THE TASK: Transcribe the records below in their entirety, and leave out each image.

PROVIDED ENTRIES:
───
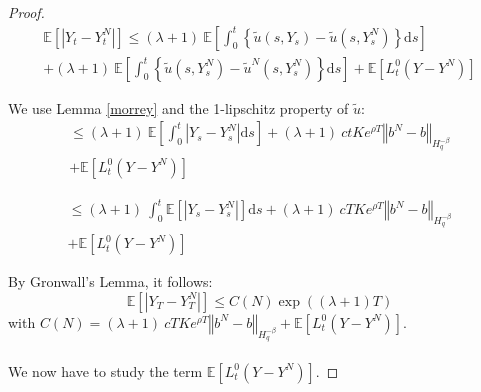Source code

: \documentclass{article}[12pt]
\newcommand{\norme}[1]{\left\Vert #1\right\Vert}
\newcommand{\E}{\mathbb{E}}
\newcommand{\di}{\mathrm{d}}
\begin{document}
\begin{proof}
    \begin{multline*}
    \E\left[\left|Y_t-Y_t^N\right|\right]\leq (\lambda + 1)\ \E\left[\int_0^t\left\{\tilde{u}\left(s,Y_s\right)-\tilde{u}\left(s,Y_s^N\right)\right\} \di s\right]\\ +(\lambda + 1)\ \E\left[\int_0^t\left\{\tilde{u}\left(s,Y_s^N\right)-\tilde{u}^N\left(s,Y_s^N\right)\right\} \di s\right] + \E \left[L_t^0(Y-Y^N)\right]
    \end{multline*}
    
    We use Lemma \ref{morrey} and the 1-lipschitz property of $\tilde{u}$:
    \begin{multline*}
    \leq (\lambda + 1)\ \E\left[\int_0^t\left|Y_s-Y_s^N\right| \di s\right] +(\lambda + 1)\ ctKe^{\rho T}\norme{b^N-b}_{H^{-\beta}_{q}}\\ + \E \left[L_t^0(Y-Y^N)\right]
    \end{multline*}
    
    \begin{multline*}
    \leq (\lambda + 1)\ \int_0^t\E\left[\left|Y_s-Y_s^N\right|\right] \di s + (\lambda + 1)\ cTKe^{\rho T}\norme{b^N-b}_{H^{-\beta}_{q}}\\ + \E \left[L_t^0(Y-Y^N)\right]
    \end{multline*}
    
    By Gronwall's Lemma, it follows:
    \begin{equation}
    \E\left[\left|Y_T-Y_T^N\right|\right] \leq C(N) \exp((\lambda+1)T)
    \end{equation}
    with $C(N) = (\lambda + 1)\ cTKe^{\rho T}\norme{b^N-b}_{H^{-\beta}_{q}} + \E \left[L_t^0(Y-Y^N)\right].$      
    
    \paragraph{}
    We now have to study the term $\E \left[L_t^0(Y-Y^N)\right]$.
\end{proof}
        
        
        
\end{document}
───
FINISHED TASK:
Source code

: \documentclass{article}[12pt]
\newcommand{\norme}[1]{\left\Vert #1\right\Vert}
\newcommand{\E}{\mathbb{E}}
\newcommand{\di}{\mathrm{d}}
\begin{document}
\begin{proof}
    \begin{multline*}
    \E\left[\left|Y_t-Y_t^N\right|\right]\leq (\lambda + 1)\ \E\left[\int_0^t\left\{\tilde{u}\left(s,Y_s\right)-\tilde{u}\left(s,Y_s^N\right)\right\} \di s\right]\\ +(\lambda + 1)\ \E\left[\int_0^t\left\{\tilde{u}\left(s,Y_s^N\right)-\tilde{u}^N\left(s,Y_s^N\right)\right\} \di s\right] + \E \left[L_t^0(Y-Y^N)\right]
    \end{multline*}
    
    We use Lemma \ref{morrey} and the 1-lipschitz property of $\tilde{u}$:
    \begin{multline*}
    \leq (\lambda + 1)\ \E\left[\int_0^t\left|Y_s-Y_s^N\right| \di s\right] +(\lambda + 1)\ ctKe^{\rho T}\norme{b^N-b}_{H^{-\beta}_{q}}\\ + \E \left[L_t^0(Y-Y^N)\right]
    \end{multline*}
    
    \begin{multline*}
    \leq (\lambda + 1)\ \int_0^t\E\left[\left|Y_s-Y_s^N\right|\right] \di s + (\lambda + 1)\ cTKe^{\rho T}\norme{b^N-b}_{H^{-\beta}_{q}}\\ + \E \left[L_t^0(Y-Y^N)\right]
    \end{multline*}
    
    By Gronwall's Lemma, it follows:
    \begin{equation}
    \E\left[\left|Y_T-Y_T^N\right|\right] \leq C(N) \exp((\lambda+1)T)
    \end{equation}
    with $C(N) = (\lambda + 1)\ cTKe^{\rho T}\norme{b^N-b}_{H^{-\beta}_{q}} + \E \left[L_t^0(Y-Y^N)\right].$      
    
    \paragraph{}
    We now have to study the term $\E \left[L_t^0(Y-Y^N)\right]$.
\end{proof}
        
        
        
\end{document}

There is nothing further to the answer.